Substituts d’ingrédients
Pas de rôti de veau disponible ? L’épaule de porc ou le quasi de dinde offrent aussi une chair tendre et moelleuse. Pour une version un peu plus marquée, essayez un bouquet garni au lieu du laurier et du thym : cela parfume différemment.
Idées pour servir
J’adore accompagner ce plat de pommes de terre vapeur qui absorbent le jus, ou d’écrasé de patates simples et généreuses. Les carottes fondantes ou des pâtes fraîches viennent compléter la douceur du veau. Une belle salade croquante donne du relief au repas.
Contexte historique
Le rôti de veau cuit lentement en cocotte fait partie du patrimoine culinaire français. Dans de nombreuses régions, il annonçait le déjeuner dominical. La cuisson douce permettait de mitonner même les viandes modestes et de réunir la famille dans l’attente d’un plat réconfortant.

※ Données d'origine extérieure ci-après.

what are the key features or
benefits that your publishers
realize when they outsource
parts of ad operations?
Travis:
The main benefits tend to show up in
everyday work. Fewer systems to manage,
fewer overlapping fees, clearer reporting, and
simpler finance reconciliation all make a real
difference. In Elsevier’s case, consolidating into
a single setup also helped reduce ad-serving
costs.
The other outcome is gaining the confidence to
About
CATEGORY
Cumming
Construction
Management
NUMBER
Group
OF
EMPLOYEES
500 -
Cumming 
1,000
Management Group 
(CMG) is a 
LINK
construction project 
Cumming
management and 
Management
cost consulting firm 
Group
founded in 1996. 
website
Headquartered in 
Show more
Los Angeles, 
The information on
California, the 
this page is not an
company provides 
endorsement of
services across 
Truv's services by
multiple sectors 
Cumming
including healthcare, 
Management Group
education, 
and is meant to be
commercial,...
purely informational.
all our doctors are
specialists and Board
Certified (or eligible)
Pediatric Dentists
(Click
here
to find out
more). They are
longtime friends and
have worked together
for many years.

Ce plat célèbre la convivialité et la tendresse, aussi bien dans la cocotte qu’autour de la table. Il suffit d’un bon morceau et d’un peu de patience : la magie opère à chaque cuisson.
Vos questions sur cette recette
- → Comment obtenir une viande aussi fondante ?
La cuisson lente à basse température, couverte, permet au veau de garder tout son moelleux et d'obtenir une chair fondante.
- → Quel morceau de veau privilégier ?
La noix ou l'épaule conviennent parfaitement, ces pièces s'attendrissent lors d'une cuisson longue.
- → Pourquoi dorer le veau avant cuisson ?
Dorer la viande concentre les sucs et renforce la saveur du plat grâce à la réaction de Maillard.
- → Faut-il arroser le rôti pendant la cuisson ?
Oui, il est important d’arroser régulièrement pour garder la viande juteuse et bien imprégnée du jus.
- → Quels accompagnements choisir ?
Pommes de terre vapeur, carottes fondantes ou pâtes fraîches subliment idéalement le plat.
- → Le plat peut-il se préparer à l'avance ?
Absolument, il révèle toute sa délicatesse réchauffé doucement dans son jus le lendemain.